Convert the stretch from the start of the records through the line containing "Report: 55 bar" into a JSON list of strings, one string per line, with blank lines omitted.

(Beginning of DATASET EXCERPTS)

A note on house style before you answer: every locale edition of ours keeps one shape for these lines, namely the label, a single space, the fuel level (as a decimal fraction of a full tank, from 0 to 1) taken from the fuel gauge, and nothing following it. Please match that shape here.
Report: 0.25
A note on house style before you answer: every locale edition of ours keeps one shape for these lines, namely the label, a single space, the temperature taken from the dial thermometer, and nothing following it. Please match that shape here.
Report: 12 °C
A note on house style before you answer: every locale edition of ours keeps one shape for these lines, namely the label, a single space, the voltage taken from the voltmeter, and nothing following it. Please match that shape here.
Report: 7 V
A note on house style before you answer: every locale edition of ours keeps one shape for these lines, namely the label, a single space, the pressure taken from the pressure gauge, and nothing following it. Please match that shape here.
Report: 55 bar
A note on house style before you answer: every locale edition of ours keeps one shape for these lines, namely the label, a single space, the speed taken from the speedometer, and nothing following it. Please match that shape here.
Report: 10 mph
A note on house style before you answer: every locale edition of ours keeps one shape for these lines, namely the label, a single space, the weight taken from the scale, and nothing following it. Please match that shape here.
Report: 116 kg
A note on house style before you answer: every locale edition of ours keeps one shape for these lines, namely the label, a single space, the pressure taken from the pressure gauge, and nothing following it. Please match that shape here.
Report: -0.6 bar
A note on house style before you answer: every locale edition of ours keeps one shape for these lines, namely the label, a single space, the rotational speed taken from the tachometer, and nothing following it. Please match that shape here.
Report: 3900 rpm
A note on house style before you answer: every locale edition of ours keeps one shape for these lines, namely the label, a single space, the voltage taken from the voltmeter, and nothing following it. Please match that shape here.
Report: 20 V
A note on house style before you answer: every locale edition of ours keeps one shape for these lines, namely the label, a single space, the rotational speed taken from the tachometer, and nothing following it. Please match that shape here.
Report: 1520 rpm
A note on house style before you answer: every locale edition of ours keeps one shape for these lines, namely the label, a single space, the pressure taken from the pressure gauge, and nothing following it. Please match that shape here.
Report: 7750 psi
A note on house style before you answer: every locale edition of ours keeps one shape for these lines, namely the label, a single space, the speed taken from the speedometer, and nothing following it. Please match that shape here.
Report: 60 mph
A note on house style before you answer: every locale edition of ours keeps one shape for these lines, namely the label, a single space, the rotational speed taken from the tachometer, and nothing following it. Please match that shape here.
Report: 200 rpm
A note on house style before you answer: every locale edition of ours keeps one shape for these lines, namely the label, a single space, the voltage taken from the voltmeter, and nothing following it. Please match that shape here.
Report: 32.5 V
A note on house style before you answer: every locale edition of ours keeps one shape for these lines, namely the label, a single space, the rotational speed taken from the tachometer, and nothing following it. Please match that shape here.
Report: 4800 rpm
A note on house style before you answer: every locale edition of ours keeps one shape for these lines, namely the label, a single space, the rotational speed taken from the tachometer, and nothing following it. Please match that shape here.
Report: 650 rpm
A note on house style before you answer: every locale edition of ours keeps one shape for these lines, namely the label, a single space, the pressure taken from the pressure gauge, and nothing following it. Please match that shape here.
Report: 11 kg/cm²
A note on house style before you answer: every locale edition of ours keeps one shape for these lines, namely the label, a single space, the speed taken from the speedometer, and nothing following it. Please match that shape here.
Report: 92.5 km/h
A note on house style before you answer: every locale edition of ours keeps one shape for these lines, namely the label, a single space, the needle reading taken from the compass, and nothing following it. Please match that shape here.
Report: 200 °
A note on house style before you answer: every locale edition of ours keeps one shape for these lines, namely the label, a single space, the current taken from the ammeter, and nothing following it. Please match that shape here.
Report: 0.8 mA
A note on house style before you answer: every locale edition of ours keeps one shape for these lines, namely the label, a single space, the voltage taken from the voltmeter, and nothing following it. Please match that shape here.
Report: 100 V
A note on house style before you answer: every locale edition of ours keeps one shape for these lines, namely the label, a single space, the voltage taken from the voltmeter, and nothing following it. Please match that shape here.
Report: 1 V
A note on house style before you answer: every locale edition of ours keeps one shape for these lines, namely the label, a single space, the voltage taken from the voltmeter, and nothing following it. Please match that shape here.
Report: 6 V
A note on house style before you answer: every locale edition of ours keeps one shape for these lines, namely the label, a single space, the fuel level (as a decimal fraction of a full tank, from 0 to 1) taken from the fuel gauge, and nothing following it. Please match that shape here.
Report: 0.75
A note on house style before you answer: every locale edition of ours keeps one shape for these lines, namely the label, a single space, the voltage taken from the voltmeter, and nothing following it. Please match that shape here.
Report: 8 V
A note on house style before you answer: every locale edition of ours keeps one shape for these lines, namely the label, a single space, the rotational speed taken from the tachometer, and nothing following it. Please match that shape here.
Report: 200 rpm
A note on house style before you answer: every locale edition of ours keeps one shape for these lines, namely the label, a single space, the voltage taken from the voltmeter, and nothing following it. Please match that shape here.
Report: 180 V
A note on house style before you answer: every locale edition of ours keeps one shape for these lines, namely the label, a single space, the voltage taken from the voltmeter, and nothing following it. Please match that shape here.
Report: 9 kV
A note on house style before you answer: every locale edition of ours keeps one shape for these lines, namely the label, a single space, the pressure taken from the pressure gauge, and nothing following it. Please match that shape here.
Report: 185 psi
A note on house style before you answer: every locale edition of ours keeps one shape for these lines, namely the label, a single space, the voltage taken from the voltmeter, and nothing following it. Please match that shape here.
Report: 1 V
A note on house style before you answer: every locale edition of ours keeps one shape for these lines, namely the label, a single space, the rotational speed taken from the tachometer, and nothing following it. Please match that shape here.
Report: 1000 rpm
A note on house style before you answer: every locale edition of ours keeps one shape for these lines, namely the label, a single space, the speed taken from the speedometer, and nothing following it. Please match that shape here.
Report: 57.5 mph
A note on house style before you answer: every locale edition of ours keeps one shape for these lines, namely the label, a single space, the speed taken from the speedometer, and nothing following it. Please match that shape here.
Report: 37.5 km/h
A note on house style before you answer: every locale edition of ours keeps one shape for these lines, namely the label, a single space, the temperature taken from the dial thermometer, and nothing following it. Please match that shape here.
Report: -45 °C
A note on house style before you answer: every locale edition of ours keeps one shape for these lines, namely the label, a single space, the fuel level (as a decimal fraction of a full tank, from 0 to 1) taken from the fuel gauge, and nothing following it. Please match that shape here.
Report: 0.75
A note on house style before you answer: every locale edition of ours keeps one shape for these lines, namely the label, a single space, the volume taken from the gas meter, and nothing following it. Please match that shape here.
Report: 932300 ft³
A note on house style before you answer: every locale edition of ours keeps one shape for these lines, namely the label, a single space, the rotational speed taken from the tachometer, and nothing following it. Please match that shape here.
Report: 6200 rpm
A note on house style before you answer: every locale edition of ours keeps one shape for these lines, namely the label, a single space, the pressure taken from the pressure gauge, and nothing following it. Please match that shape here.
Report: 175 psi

(End of DATASET EXCERPTS)

### WRITTEN ANSWER
[
  "A note on house style before you answer: every locale edition of ours keeps one shape for these lines, namely the label, a single space, the fuel level (as a decimal fraction of a full tank, from 0 to 1) taken from the fuel gauge, and nothing following it. Please match that shape here.",
  "Report: 0.25",
  "A note on house style before you answer: every locale edition of ours keeps one shape for these lines, namely the label, a single space, the temperature taken from the dial thermometer, and nothing following it. Please match that shape here.",
  "Report: 12 °C",
  "A note on house style before you answer: every locale edition of ours keeps one shape for these lines, namely the label, a single space, the voltage taken from the voltmeter, and nothing following it. Please match that shape here.",
  "Report: 7 V",
  "A note on house style before you answer: every locale edition of ours keeps one shape for these lines, namely the label, a single space, the pressure taken from the pressure gauge, and nothing following it. Please match that shape here.",
  "Report: 55 bar"
]